Personal information
- Born: June 24, 1973 (age 53)
- Height: 6 ft 0 in (1.83 m)

Medal record
Bobsleigh
Representing the United States
Olympic Games
| Silver medal – second place | 2002 Salt Lake City | Four-man |
World Championships
| Silver medal – second place | 2003 Lake Placid | Four-man |
| Bronze medal – third place | 2004 Königssee | Four-man |

= Bill Schuffenhauer =

American bobsledder

Bill Schuffenhauer (born June 24, 1973) is an American bobsledder who has competed since 2000. Competing in three Winter Olympics, he won the silver medal in the four-man event at Salt Lake City in 2002.

==Early years==

Bill grew up in Salt Lake City, Utah and as a child, his mother was a prostitute and drug addict who was often beaten in front of him. He had to steal, to eat from trash cans, and once was caught trying to break into a bicycle store to try to steal something to sell for food.

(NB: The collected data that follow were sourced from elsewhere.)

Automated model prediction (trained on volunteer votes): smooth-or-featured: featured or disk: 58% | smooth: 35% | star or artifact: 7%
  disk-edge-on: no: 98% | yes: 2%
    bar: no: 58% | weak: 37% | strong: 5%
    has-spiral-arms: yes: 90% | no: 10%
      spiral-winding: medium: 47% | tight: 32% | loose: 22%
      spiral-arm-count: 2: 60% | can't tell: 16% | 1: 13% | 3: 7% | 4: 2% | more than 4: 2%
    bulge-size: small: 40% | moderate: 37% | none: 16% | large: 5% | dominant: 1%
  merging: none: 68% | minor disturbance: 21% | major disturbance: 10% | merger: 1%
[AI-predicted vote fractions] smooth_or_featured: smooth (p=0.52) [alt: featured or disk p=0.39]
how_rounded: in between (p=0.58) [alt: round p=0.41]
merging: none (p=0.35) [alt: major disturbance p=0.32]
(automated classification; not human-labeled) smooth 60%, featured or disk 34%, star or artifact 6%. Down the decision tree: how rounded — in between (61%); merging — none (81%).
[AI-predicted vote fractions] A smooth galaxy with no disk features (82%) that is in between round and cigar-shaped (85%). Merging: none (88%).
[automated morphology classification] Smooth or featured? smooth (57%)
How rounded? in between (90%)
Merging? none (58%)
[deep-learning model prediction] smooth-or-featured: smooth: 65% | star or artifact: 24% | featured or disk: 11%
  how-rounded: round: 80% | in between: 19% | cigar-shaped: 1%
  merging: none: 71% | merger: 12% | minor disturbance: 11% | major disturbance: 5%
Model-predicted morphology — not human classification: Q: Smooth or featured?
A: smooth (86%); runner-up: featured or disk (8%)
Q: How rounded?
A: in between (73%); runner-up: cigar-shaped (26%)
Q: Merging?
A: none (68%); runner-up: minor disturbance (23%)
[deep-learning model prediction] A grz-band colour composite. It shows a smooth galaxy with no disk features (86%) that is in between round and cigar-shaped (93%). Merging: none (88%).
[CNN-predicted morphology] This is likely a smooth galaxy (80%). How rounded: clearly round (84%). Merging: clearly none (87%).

The few friends he had were mostly in street gangs, and Bill drank and smoked cannabis often. His mother was often evicted, and he lived in foster homes. Schuffenhauer's maternal grandmother, Sadie Muniz, took him in as he was about to enter junior high in Roy, Utah. "She reminded me to never give up and always push on," he said.

==Athletic career==
Because of his grandmother's influence, he began going to school and started to participate in track and field at Roy High School, due to his great speed. He persevered to become an Olympian, and his coaches encouraged him greatly as well. He soon became a decathlete. He went to Weber State University and there he won the junior nationals in 1992. Additionally he played American football in high school.

==Olympics career==
Schuffenhauer's Olympics dream as a track and field athlete came to an end in 2000. While training for Sydney, he suffered a bad ankle injury and he could barely walk. When his friend told him that the U.S. Olympic team was practicing bobsledding in Park City, he took the chance to go and observe. While there, the team members noticed his 6-foot, 200 pound frame and asked him he wanted to be a pusher. He accepted and trained with the team from then on.

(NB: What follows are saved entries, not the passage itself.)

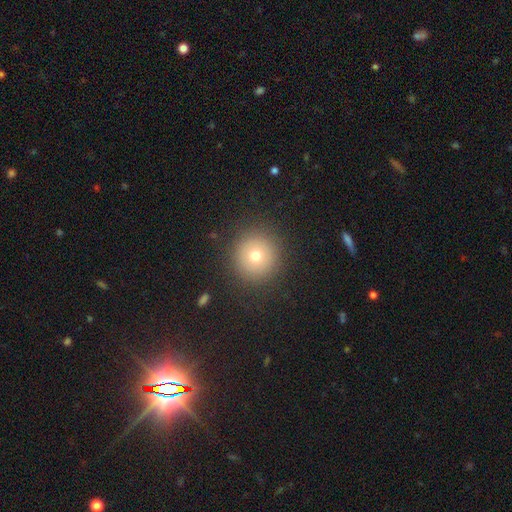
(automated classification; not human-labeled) smooth-or-featured: smooth: 71% | featured or disk: 14% | star or artifact: 14%
  how-rounded: round: 95% | in between: 4% | cigar-shaped: 1%
  merging: none: 90% | minor disturbance: 6% | major disturbance: 3% | merger: 1%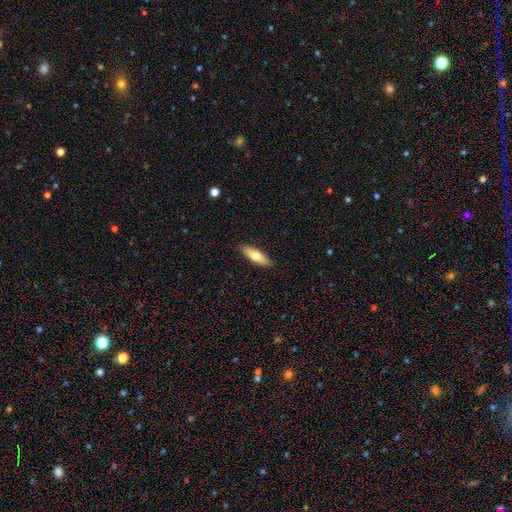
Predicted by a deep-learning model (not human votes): smooth 69%, featured or disk 25%, star or artifact 6%. Down the decision tree: how rounded — in between (50%); merging — none (90%).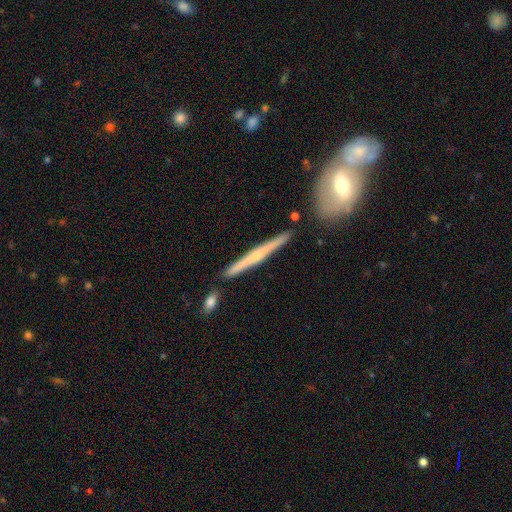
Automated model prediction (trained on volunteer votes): Smooth or featured? featured or disk (64%)
Edge-on disk? yes (94%)
Edge-on bulge? rounded (56%)
Merging? none (78%)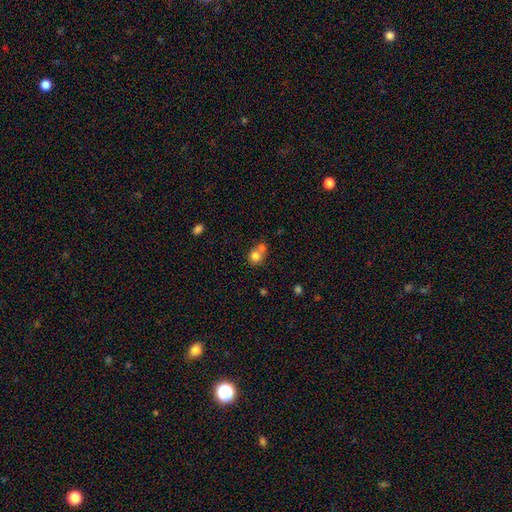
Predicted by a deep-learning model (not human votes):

He was not originally slated to be a regular member, but was promoted when one of the U.S. four-man team members tested positive for steroids. That crew, piloted by Todd Hays, won a silver medal at the Salt Lake Games.

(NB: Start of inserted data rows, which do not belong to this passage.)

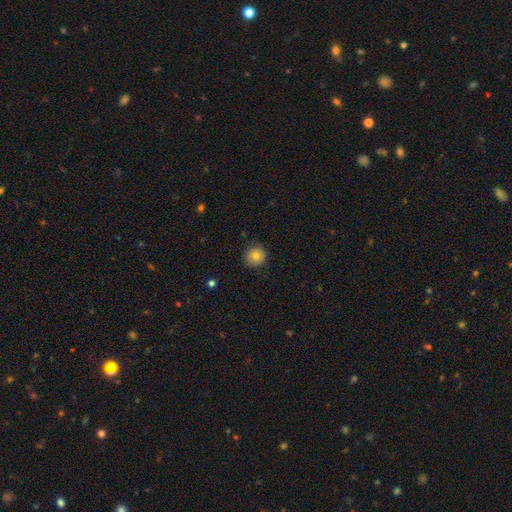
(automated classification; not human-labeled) Smooth or featured? smooth (80%)
How rounded? round (92%)
Merging? none (86%)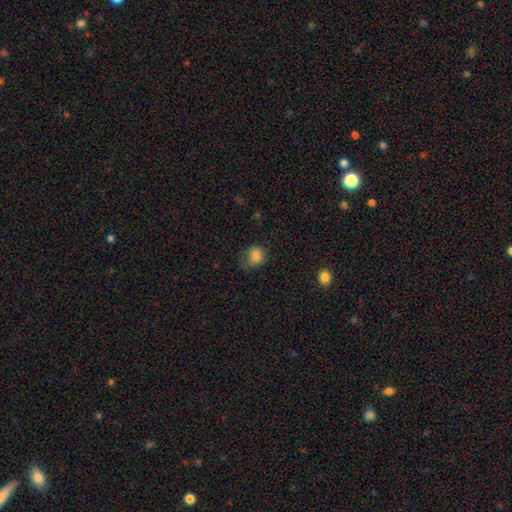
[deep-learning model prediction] Smooth or featured: smooth — 81% (star or artifact — 10%)
How rounded: round — 56% (in between — 43%)
Merging: none — 47% (minor disturbance — 31%)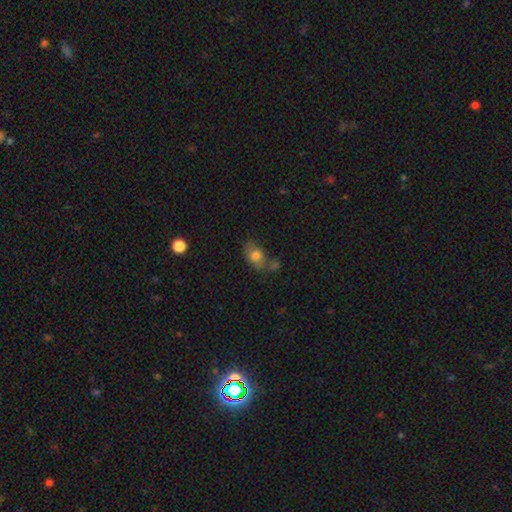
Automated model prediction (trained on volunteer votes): smooth-or-featured: smooth: 74% | featured or disk: 15% | star or artifact: 10%
  how-rounded: in between: 79% | round: 19% | cigar-shaped: 2%
  merging: none: 48% | merger: 22% | minor disturbance: 21% | major disturbance: 9%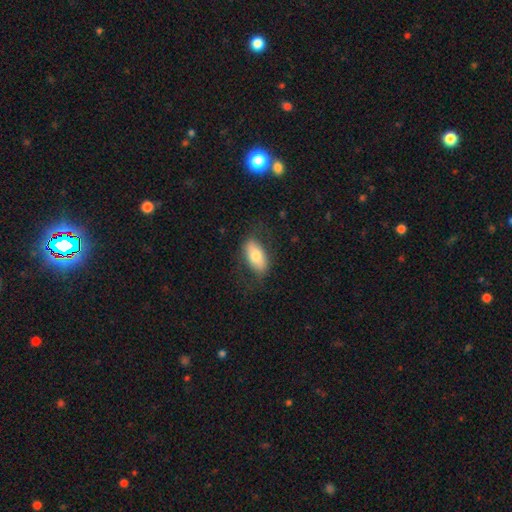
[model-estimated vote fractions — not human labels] Morphology: type=smooth (71%); roundness=in between (91%); merging=none (73%).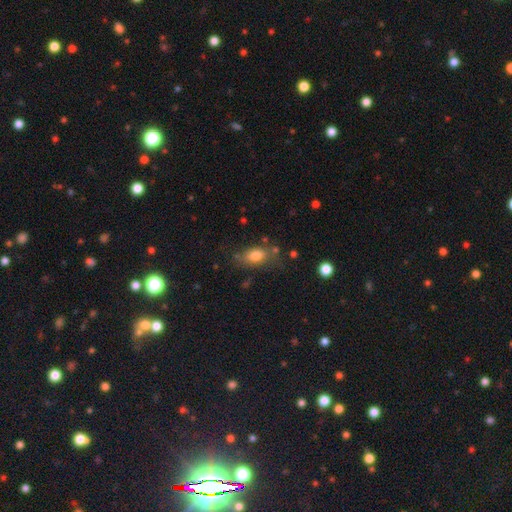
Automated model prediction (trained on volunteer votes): smooth-or-featured: smooth: 78% | featured or disk: 13% | star or artifact: 9%
  how-rounded: in between: 84% | round: 11% | cigar-shaped: 5%
  merging: none: 65% | minor disturbance: 21% | major disturbance: 8% | merger: 6%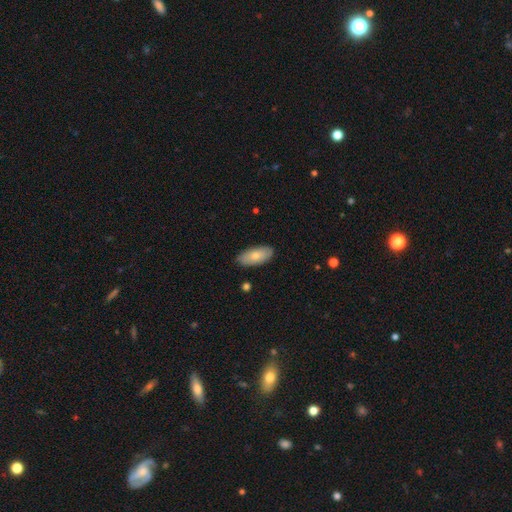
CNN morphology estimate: The model was most divided on "smooth or featured": smooth: 74%, featured or disk: 20%, star or artifact: 6%. More confident: how rounded — in between (91%); merging — none (85%).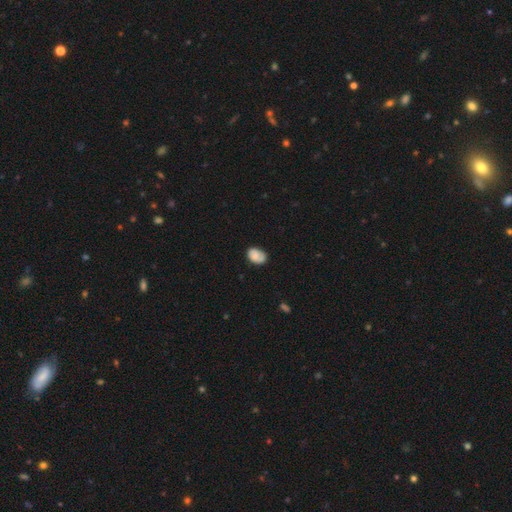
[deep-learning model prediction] A smooth galaxy with no disk features (70%) that is in between round and cigar-shaped (79%). Merging: none (62%).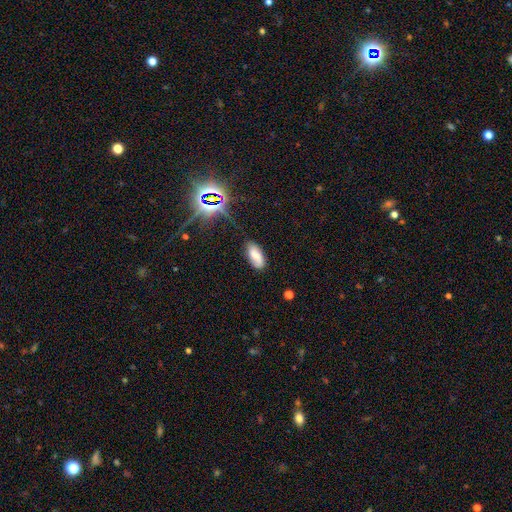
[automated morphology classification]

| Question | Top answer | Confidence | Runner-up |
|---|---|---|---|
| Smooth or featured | smooth | 74% | featured or disk (14%) |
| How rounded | in between | 89% | cigar-shaped (8%) |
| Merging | none | 70% | minor disturbance (22%) |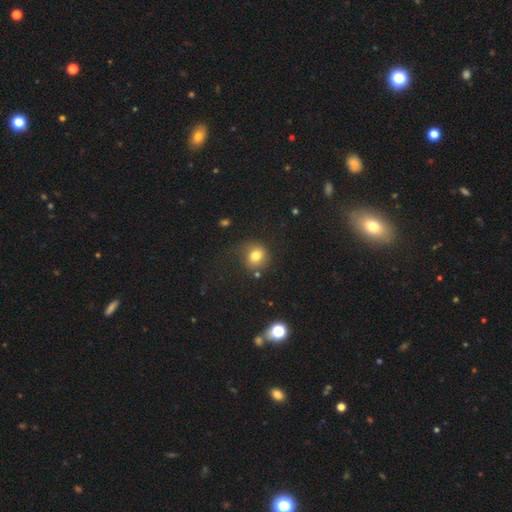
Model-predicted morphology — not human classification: Q: Smooth or featured?
A: smooth (75%); runner-up: star or artifact (13%)
Q: How rounded?
A: round (80%); runner-up: in between (19%)
Q: Merging?
A: none (60%); runner-up: minor disturbance (21%)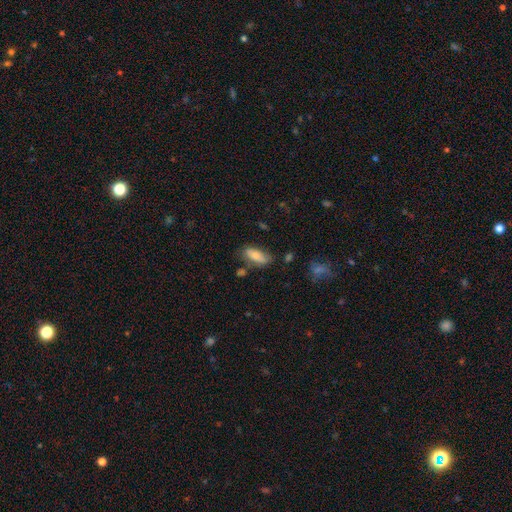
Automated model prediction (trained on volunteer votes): smooth-or-featured: smooth: 71% | featured or disk: 21% | star or artifact: 7%
  how-rounded: in between: 82% | cigar-shaped: 15% | round: 3%
  merging: none: 66% | minor disturbance: 23% | major disturbance: 6% | merger: 5%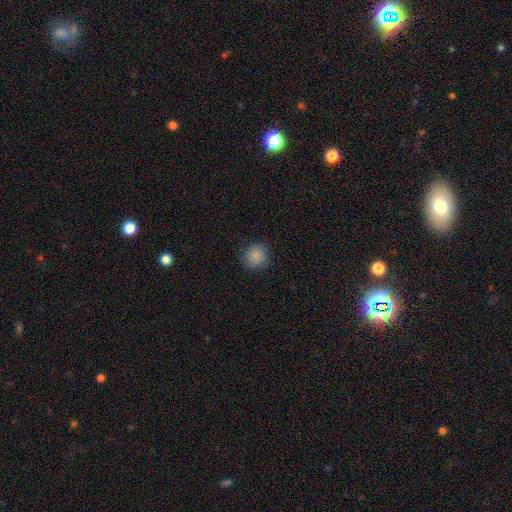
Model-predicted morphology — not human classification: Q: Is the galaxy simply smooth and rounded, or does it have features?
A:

At the 2006 Winter Olympics in Torino, Italy, Bill's two-man team placed 14th, after which he retired. He had two children and he felt responsible for them. Bobsledders earn only a meager amount, but Bill made the tough decision to continue to aspire for qualification for Vancouver. He fought through a neck injury (2 herniated disks) with the help of a chiropractor and a team physician.

In January 2010, in St. Moritz, Switzerland, Bill and his 3 USA teammates placed sixth and qualified for Vancouver and it was officially announced on January 17, 2010, that Bill's team would represent the United States at Vancouver. They finished 13th in the four-man event.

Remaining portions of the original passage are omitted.